Dining Manners In Thailand: Food And Drink Etiquette
Observing proper food etiquette in Thailand and using good table manners are pretty much just a matter of common sense: Don’t point with your fork, don’t talk with your mouth full, and so on. Only a few rules of table etiquette in Thailand differ from those in the West and are worth noting.
In Thailand, cooking and eating are taken quite seriously. But Thai people are easy-going when it comes to socializing. As a guest, your accidental infractions at the table will be overlooked or forgiven. However, it is essential for you to try abiding by the local table manners. Here’s a guide for you to follow to learn the dining etiquettes of Thailand.
Dining etiquette for drinking
In Thailand, you must never pour your own drink (be it a soft drink or tea), you must always be alert throughout the meal as to whether your neighbor’s cup or glass needs refilling. If it is less than half full, it needs refilling; alternately, if your glass is less than half full, your neighbor is obliged to refill it. If he or she does not, do not refill it yourself, for this will cause your neighbor to lose face: instead, diplomatically indicate your need by pouring a little more drink into your neighbor’s glass, even if it doesn’t really need it.
Dining etiquette for toasts
If you are the honored guest, you will be expected to make a toast, usually soon after the host does or at the end of the meal, just before everyone departs.

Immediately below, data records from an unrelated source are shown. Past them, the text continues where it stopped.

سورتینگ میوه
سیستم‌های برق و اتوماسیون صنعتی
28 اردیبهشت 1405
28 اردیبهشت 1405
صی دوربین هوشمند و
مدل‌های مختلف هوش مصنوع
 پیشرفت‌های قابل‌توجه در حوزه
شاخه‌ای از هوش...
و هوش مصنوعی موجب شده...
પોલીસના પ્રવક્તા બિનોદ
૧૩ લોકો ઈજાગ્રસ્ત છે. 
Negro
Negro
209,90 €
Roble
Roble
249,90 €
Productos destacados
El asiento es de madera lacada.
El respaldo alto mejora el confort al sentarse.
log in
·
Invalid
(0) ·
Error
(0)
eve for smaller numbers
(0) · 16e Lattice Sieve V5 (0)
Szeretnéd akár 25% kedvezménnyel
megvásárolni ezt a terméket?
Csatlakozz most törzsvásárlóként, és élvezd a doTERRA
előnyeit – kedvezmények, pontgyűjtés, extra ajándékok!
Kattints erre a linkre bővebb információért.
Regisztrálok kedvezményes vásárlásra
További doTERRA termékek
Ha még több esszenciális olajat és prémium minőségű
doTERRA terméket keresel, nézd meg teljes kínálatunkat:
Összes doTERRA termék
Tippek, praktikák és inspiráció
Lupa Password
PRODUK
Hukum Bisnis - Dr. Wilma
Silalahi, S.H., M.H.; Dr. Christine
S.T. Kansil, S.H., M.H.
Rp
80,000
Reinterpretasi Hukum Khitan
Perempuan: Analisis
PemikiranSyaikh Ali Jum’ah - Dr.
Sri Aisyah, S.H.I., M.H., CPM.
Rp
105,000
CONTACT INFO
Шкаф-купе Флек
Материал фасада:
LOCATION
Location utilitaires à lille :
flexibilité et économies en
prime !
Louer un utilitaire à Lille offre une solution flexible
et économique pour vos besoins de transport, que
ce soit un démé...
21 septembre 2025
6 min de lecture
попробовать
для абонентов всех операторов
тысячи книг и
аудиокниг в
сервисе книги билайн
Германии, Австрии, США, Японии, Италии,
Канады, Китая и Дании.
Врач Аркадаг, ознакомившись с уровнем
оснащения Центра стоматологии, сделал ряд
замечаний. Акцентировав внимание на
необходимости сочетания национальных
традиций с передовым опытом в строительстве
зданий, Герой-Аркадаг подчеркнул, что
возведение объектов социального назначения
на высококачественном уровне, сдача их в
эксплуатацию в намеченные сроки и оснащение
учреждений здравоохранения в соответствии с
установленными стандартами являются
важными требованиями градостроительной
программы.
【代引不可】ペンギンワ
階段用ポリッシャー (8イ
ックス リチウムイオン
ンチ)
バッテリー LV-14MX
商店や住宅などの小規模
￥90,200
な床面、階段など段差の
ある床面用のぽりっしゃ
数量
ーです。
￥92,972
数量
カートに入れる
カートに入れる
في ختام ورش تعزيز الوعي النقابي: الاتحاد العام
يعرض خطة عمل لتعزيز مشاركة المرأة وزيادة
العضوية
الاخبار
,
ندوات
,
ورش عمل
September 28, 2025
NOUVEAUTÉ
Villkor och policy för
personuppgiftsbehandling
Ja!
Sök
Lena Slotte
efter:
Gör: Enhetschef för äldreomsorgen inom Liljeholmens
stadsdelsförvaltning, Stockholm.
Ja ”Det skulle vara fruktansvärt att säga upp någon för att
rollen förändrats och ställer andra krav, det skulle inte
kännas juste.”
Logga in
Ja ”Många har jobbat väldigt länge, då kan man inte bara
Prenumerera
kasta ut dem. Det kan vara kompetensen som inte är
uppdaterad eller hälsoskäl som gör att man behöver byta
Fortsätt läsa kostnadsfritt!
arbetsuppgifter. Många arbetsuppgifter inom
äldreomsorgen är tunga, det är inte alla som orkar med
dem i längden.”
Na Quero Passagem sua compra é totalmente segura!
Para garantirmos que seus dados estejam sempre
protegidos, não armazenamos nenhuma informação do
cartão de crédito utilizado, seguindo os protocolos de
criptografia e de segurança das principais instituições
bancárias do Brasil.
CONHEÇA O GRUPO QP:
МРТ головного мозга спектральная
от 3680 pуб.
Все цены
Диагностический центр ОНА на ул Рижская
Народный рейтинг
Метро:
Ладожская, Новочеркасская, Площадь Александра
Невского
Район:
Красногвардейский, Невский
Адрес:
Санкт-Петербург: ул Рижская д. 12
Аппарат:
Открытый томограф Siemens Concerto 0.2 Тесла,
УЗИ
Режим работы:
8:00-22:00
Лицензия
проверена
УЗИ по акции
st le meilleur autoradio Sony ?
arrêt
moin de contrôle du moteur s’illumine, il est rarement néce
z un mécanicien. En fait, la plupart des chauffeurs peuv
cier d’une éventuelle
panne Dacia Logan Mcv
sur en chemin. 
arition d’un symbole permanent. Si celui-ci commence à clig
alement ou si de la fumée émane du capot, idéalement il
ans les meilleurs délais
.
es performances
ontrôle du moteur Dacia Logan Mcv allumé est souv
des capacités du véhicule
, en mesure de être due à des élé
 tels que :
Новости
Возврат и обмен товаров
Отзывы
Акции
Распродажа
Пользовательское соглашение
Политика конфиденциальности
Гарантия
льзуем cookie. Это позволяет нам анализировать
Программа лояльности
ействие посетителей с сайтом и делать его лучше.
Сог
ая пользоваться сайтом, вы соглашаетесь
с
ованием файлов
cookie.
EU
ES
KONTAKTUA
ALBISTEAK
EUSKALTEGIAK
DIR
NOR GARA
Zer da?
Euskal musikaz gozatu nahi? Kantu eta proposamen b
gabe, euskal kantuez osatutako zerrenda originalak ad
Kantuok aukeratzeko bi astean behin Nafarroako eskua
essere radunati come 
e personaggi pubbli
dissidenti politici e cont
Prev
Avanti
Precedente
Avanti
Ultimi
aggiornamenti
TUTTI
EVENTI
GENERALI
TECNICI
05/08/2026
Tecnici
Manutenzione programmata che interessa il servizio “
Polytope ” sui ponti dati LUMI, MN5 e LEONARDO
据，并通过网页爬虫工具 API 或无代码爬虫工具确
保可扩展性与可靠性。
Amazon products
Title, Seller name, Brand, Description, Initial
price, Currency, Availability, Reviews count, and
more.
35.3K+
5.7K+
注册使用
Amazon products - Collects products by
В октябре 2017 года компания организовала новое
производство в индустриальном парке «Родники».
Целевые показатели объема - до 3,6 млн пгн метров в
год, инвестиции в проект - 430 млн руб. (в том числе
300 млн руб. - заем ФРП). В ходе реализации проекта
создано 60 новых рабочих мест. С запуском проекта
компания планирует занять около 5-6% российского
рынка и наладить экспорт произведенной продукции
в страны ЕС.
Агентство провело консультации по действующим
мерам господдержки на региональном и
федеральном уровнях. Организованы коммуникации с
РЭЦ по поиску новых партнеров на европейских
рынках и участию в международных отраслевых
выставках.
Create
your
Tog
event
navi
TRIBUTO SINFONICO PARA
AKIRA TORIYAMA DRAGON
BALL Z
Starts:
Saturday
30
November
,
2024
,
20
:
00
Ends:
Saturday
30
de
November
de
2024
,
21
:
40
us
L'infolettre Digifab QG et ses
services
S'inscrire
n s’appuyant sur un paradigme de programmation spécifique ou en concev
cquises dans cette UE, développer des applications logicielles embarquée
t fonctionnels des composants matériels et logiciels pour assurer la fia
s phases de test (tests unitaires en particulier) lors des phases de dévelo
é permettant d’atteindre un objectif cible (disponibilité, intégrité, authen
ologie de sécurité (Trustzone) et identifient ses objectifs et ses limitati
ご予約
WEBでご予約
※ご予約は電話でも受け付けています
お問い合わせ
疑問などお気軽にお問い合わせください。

Dining etiquette for utensils
Chopsticks are not traditionally used in Thailand, except when eating Chinese dishes in a Chinese restaurant. In Thailand, forks and spoons are used (never knives). If you need to cut things, use the side of your spoon first, then move on to the fork if necessary. If you are right-handed, keep the spoon in your right hand and the fork in your left.
Wait to begin eating
As in most Asian cultures, age and social status are given top priority. The rules of saving face apply at all times. Before you begin doing anything, wait for the most senior or higher-ranking person at the table to signal that it’s time to eat. If they don’t say anything, wait for them to begin their meal.
Dining etiquette for paying the bill
Usually, the one who does the inviting pays the bill, although the guest is expected to make an effort to pay. In some cases, other circumstances determine the payee (such as rank).
Tipping in Thailand isn’t customary in authentic restaurants. Nevertheless, you can allow the staff to keep the change if you like. A service charge (usually 10 percent) is often already added to the bill in most restaurants.
Above all, the most important thing to remember when dining out in Thailand: enjoy yourself!